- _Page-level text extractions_
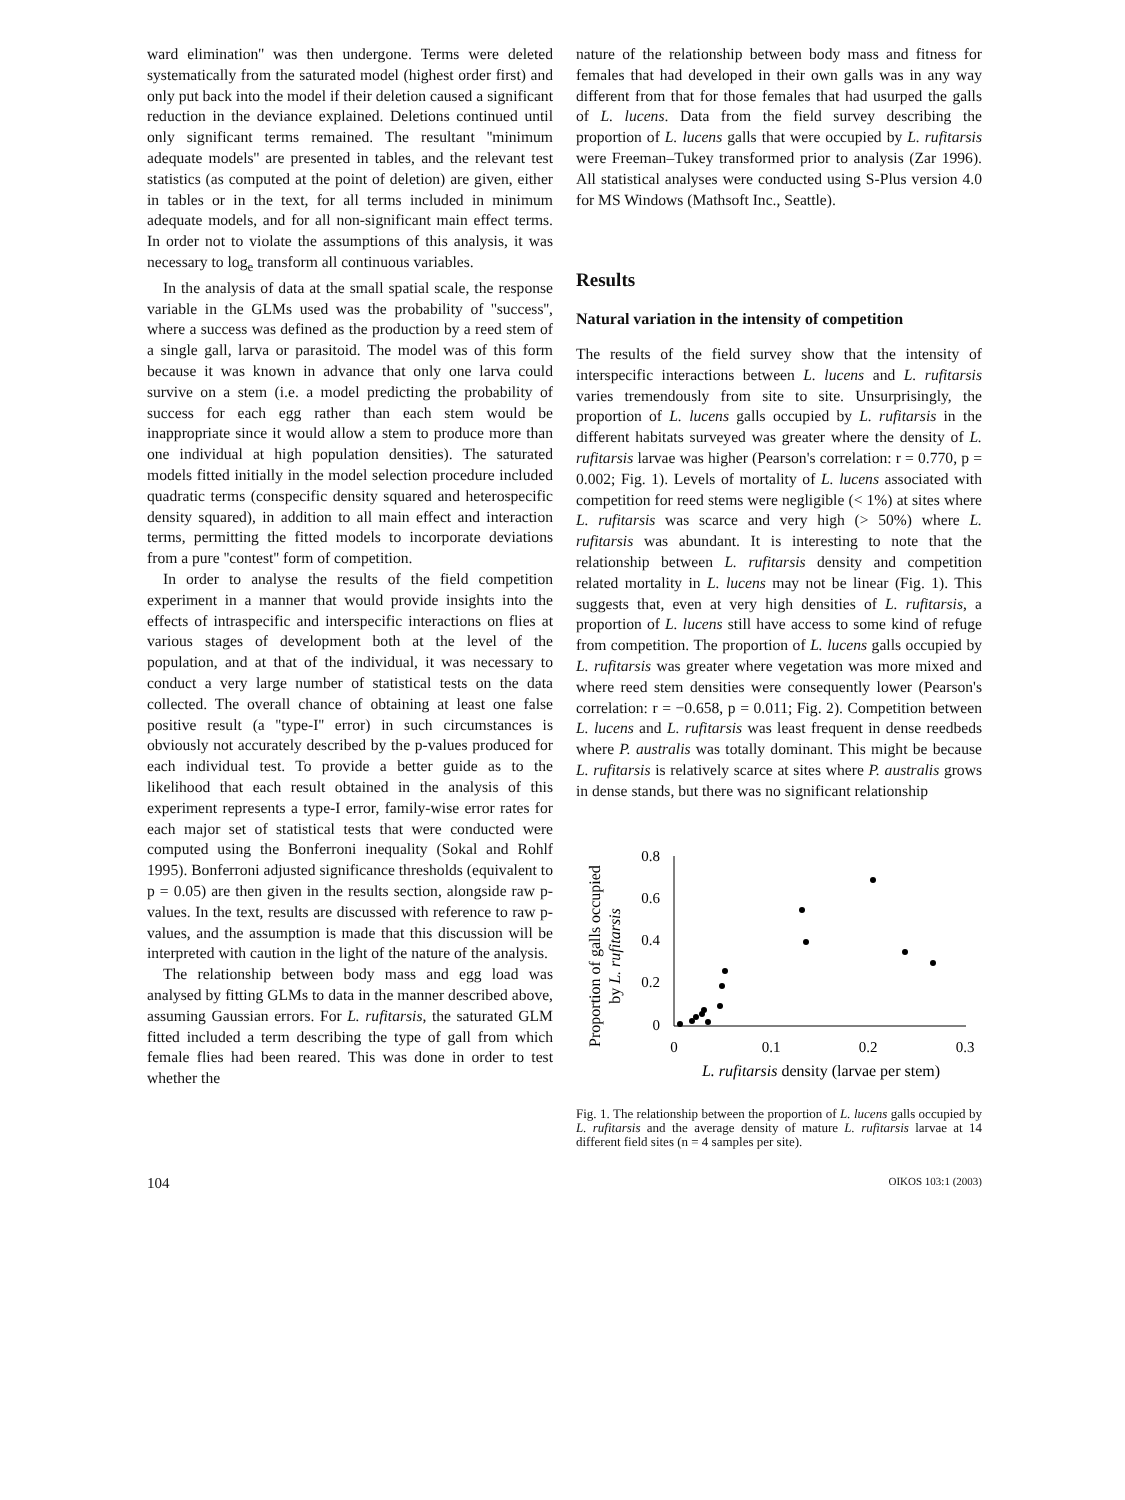ward elimination'' was then undergone. Terms were deleted systematically from the saturated model (highest order first) and only put back into the model if their deletion caused a significant reduction in the deviance explained. Deletions continued until only significant terms remained. The resultant ''minimum adequate models'' are presented in tables, and the relevant test statistics (as computed at the point of deletion) are given, either in tables or in the text, for all terms included in minimum adequate models, and for all non-significant main effect terms. In order not to violate the assumptions of this analysis, it was necessary to log<sub>e</sub> transform all continuous variables.
In the analysis of data at the small spatial scale, the response variable in the GLMs used was the probability of ''success'', where a success was defined as the production by a reed stem of a single gall, larva or parasitoid. The model was of this form because it was known in advance that only one larva could survive on a stem (i.e. a model predicting the probability of success for each egg rather than each stem would be inappropriate since it would allow a stem to produce more than one individual at high population densities). The saturated models fitted initially in the model selection procedure included quadratic terms (conspecific density squared and heterospecific density squared), in addition to all main effect and interaction terms, permitting the fitted models to incorporate deviations from a pure ''contest'' form of competition.
In order to analyse the results of the field competition experiment in a manner that would provide insights into the effects of intraspecific and interspecific interactions on flies at various stages of development both at the level of the population, and at that of the individual, it was necessary to conduct a very large number of statistical tests on the data collected. The overall chance of obtaining at least one false positive result (a ''type-I'' error) in such circumstances is obviously not accurately described by the p-values produced for each individual test. To provide a better guide as to the likelihood that each result obtained in the analysis of this experiment represents a type-I error, family-wise error rates for each major set of statistical tests that were conducted were computed using the Bonferroni inequality (Sokal and Rohlf 1995). Bonferroni adjusted significance thresholds (equivalent to p = 0.05) are then given in the results section, alongside raw p-values. In the text, results are discussed with reference to raw p-values, and the assumption is made that this discussion will be interpreted with caution in the light of the nature of the analysis.
The relationship between body mass and egg load was analysed by fitting GLMs to data in the manner described above, assuming Gaussian errors. For L. rufitarsis, the saturated GLM fitted included a term describing the type of gall from which female flies had been reared. This was done in order to test whether the
nature of the relationship between body mass and fitness for females that had developed in their own galls was in any way different from that for those females that had usurped the galls of L. lucens. Data from the field survey describing the proportion of L. lucens galls that were occupied by L. rufitarsis were Freeman–Tukey transformed prior to analysis (Zar 1996). All statistical analyses were conducted using S-Plus version 4.0 for MS Windows (Mathsoft Inc., Seattle).
Results
Natural variation in the intensity of competition
The results of the field survey show that the intensity of interspecific interactions between L. lucens and L. rufitarsis varies tremendously from site to site. Unsurprisingly, the proportion of L. lucens galls occupied by L. rufitarsis in the different habitats surveyed was greater where the density of L. rufitarsis larvae was higher (Pearson's correlation: r = 0.770, p = 0.002; Fig. 1). Levels of mortality of L. lucens associated with competition for reed stems were negligible (< 1%) at sites where L. rufitarsis was scarce and very high (> 50%) where L. rufitarsis was abundant. It is interesting to note that the relationship between L. rufitarsis density and competition related mortality in L. lucens may not be linear (Fig. 1). This suggests that, even at very high densities of L. rufitarsis, a proportion of L. lucens still have access to some kind of refuge from competition. The proportion of L. lucens galls occupied by L. rufitarsis was greater where vegetation was more mixed and where reed stem densities were consequently lower (Pearson's correlation: r = −0.658, p = 0.011; Fig. 2). Competition between L. lucens and L. rufitarsis was least frequent in dense reedbeds where P. australis was totally dominant. This might be because L. rufitarsis is relatively scarce at sites where P. australis grows in dense stands, but there was no significant relationship
Proportion of galls occupied
by L. rufitarsis
0.8
0.6
0.4
0.2
0
0
0.1
0.2
0.3
L. rufitarsis density (larvae per stem)
Fig. 1. The relationship between the proportion of L. lucens galls occupied by L. rufitarsis and the average density of mature L. rufitarsis larvae at 14 different field sites (n = 4 samples per site).
104 OIKOS 103:1 (2003)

- _PROBLEM TO WORK ON_
Once the pictures are set aside, repeat each entry exactly as it stands.

- _ANSWER TO THIS EXERCISE_
ward elimination'' was then undergone. Terms were deleted systematically from the saturated model (highest order first) and only put back into the model if their deletion caused a significant reduction in the deviance explained. Deletions continued until only significant terms remained. The resultant ''minimum adequate models'' are presented in tables, and the relevant test statistics (as computed at the point of deletion) are given, either in tables or in the text, for all terms included in minimum adequate models, and for all non-significant main effect terms. In order not to violate the assumptions of this analysis, it was necessary to log<sub>e</sub> transform all continuous variables.
In the analysis of data at the small spatial scale, the response variable in the GLMs used was the probability of ''success'', where a success was defined as the production by a reed stem of a single gall, larva or parasitoid. The model was of this form because it was known in advance that only one larva could survive on a stem (i.e. a model predicting the probability of success for each egg rather than each stem would be inappropriate since it would allow a stem to produce more than one individual at high population densities). The saturated models fitted initially in the model selection procedure included quadratic terms (conspecific density squared and heterospecific density squared), in addition to all main effect and interaction terms, permitting the fitted models to incorporate deviations from a pure ''contest'' form of competition.
In order to analyse the results of the field competition experiment in a manner that would provide insights into the effects of intraspecific and interspecific interactions on flies at various stages of development both at the level of the population, and at that of the individual, it was necessary to conduct a very large number of statistical tests on the data collected. The overall chance of obtaining at least one false positive result (a ''type-I'' error) in such circumstances is obviously not accurately described by the p-values produced for each individual test. To provide a better guide as to the likelihood that each result obtained in the analysis of this experiment represents a type-I error, family-wise error rates for each major set of statistical tests that were conducted were computed using the Bonferroni inequality (Sokal and Rohlf 1995). Bonferroni adjusted significance thresholds (equivalent to p = 0.05) are then given in the results section, alongside raw p-values. In the text, results are discussed with reference to raw p-values, and the assumption is made that this discussion will be interpreted with caution in the light of the nature of the analysis.
The relationship between body mass and egg load was analysed by fitting GLMs to data in the manner described above, assuming Gaussian errors. For L. rufitarsis, the saturated GLM fitted included a term describing the type of gall from which female flies had been reared. This was done in order to test whether the
nature of the relationship between body mass and fitness for females that had developed in their own galls was in any way different from that for those females that had usurped the galls of L. lucens. Data from the field survey describing the proportion of L. lucens galls that were occupied by L. rufitarsis were Freeman–Tukey transformed prior to analysis (Zar 1996). All statistical analyses were conducted using S-Plus version 4.0 for MS Windows (Mathsoft Inc., Seattle).
Results
Natural variation in the intensity of competition
The results of the field survey show that the intensity of interspecific interactions between L. lucens and L. rufitarsis varies tremendously from site to site. Unsurprisingly, the proportion of L. lucens galls occupied by L. rufitarsis in the different habitats surveyed was greater where the density of L. rufitarsis larvae was higher (Pearson's correlation: r = 0.770, p = 0.002; Fig. 1). Levels of mortality of L. lucens associated with competition for reed stems were negligible (< 1%) at sites where L. rufitarsis was scarce and very high (> 50%) where L. rufitarsis was abundant. It is interesting to note that the relationship between L. rufitarsis density and competition related mortality in L. lucens may not be linear (Fig. 1). This suggests that, even at very high densities of L. rufitarsis, a proportion of L. lucens still have access to some kind of refuge from competition. The proportion of L. lucens galls occupied by L. rufitarsis was greater where vegetation was more mixed and where reed stem densities were consequently lower (Pearson's correlation: r = −0.658, p = 0.011; Fig. 2). Competition between L. lucens and L. rufitarsis was least frequent in dense reedbeds where P. australis was totally dominant. This might be because L. rufitarsis is relatively scarce at sites where P. australis grows in dense stands, but there was no significant relationship
Proportion of galls occupied
by L. rufitarsis
0.8
0.6
0.4
0.2
0
0
0.1
0.2
0.3
L. rufitarsis density (larvae per stem)
Fig. 1. The relationship between the proportion of L. lucens galls occupied by L. rufitarsis and the average density of mature L. rufitarsis larvae at 14 different field sites (n = 4 samples per site).
104 OIKOS 103:1 (2003)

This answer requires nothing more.